Why does it have to be callous; some might say tyrannical? It’s because everything goes against the secure worlds that people have built for themselves. There is not a step-by-step guide to get to the promised-land. The current world must either be broken or left behind. This takes a conviction that is counter to our culture of consensus building and participation.
The President’s vision of health care was discontinuous, yet he treated it as continuous change. The Democrat’s interpretation of the external environment was that a single payer, public option plan was needed to provide universal health care that would bend the spending curve. This could not be accomplished through bipartisan consensus building.
Change Requires a Complementary Leadership Style
To re-cap, a single payer – public option health system goes against America’s history. Incremental implementation of this idea was doomed to fail. Success could only have come from strong, directive leadership.
Democrats had to believe in their health care vision and their electoral mandate to make changes. From the beginning they had to use their majorities to pass a bill that reflected their vision – even though the vision may have been imperfect. Then they had to go about the messy job of breaking the old if they wanted to implement the new. This would have caused no end of “ramming it down our throats” controversy; but it would have produced a platform for fundamental change rather than incremental.
This didn’t happen. The ideals and expectations for consensus building and bipartisanship opened the doors to incrementalism and its subtle goal – the provision of time and space to release the forces of resistance. These same forces are always at play during organizational change where we hear: the change is too big; we’re doing this at the wrong time; why don’t we just start over.
Even the tactics are the same in the corporate world: misinformation leading to disinformation; throwing everything possible at the wall to see what sticks; communicating not for clarity, but to cause doubt.
These resistance strategies and tactics peaked at the Health Care Summit where the President believed he could straighten the record; others saw that he wasn’t listening. This rancor continued as the debate got back to Congress where the leadership used parliamentary rules to move the legislation forward – the opposition saw this as tyrannical, devious, and malicious.

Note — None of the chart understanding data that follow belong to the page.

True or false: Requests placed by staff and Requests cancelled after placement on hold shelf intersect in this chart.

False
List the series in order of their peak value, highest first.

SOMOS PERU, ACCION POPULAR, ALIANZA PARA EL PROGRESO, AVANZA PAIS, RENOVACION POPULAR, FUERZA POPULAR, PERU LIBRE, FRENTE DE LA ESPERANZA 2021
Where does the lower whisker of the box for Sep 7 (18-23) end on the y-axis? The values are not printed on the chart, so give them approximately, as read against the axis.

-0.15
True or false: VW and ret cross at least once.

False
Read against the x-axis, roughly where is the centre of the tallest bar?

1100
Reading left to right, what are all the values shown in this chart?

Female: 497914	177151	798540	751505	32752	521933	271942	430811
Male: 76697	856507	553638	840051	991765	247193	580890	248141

In the end the bill that was passed into law satisfied no one. It’s seen as the best that the parliamentary system could produce. Not one Republican voted for it; and both the left and right on the Democratic side held the passage hostage as long as they could.
I’ve seen this movie dozens of times in the corporate world. A new CEO rides into town with a change mandate from the Board. Resistance is cloaked in the language of continuous, incremental change; the leadership style that starts as consensus building morphs into autocracy.

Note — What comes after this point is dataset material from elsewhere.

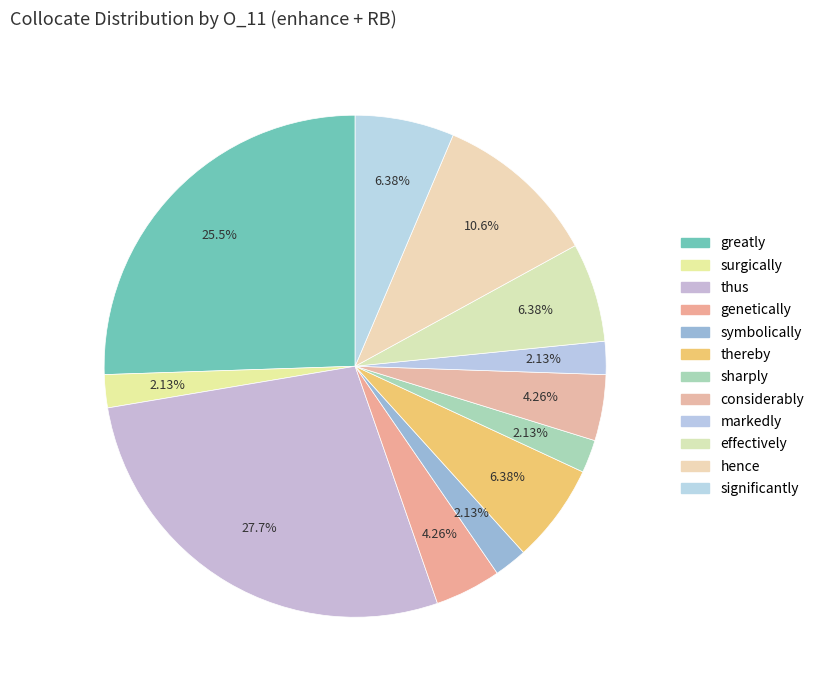

Is thereby the majority of the pie?

No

Most changes fail – even when the sponsors don’t admit it. This result comes from not understanding the nature of change and the leadership style required to implement change.
The US health care debate highlighted principles that CEO’s should take to heart.
. Know your organization’s DNA. Resistance is directly related to how hard you swim against the organization’s heritage.
. Know the type of change you seek – continuous means incremental, discontinuous means breaking with the past.
. Know your leadership style. Don’t attempt discontinuous change if you are a consensus builder.
In our culture it is unnatural for leaders to adopt a harsh style. Everyone wants to be loved. That implies that most changes will be incremental. CEO’s should know this before they set their visions for change and underlying migration paths.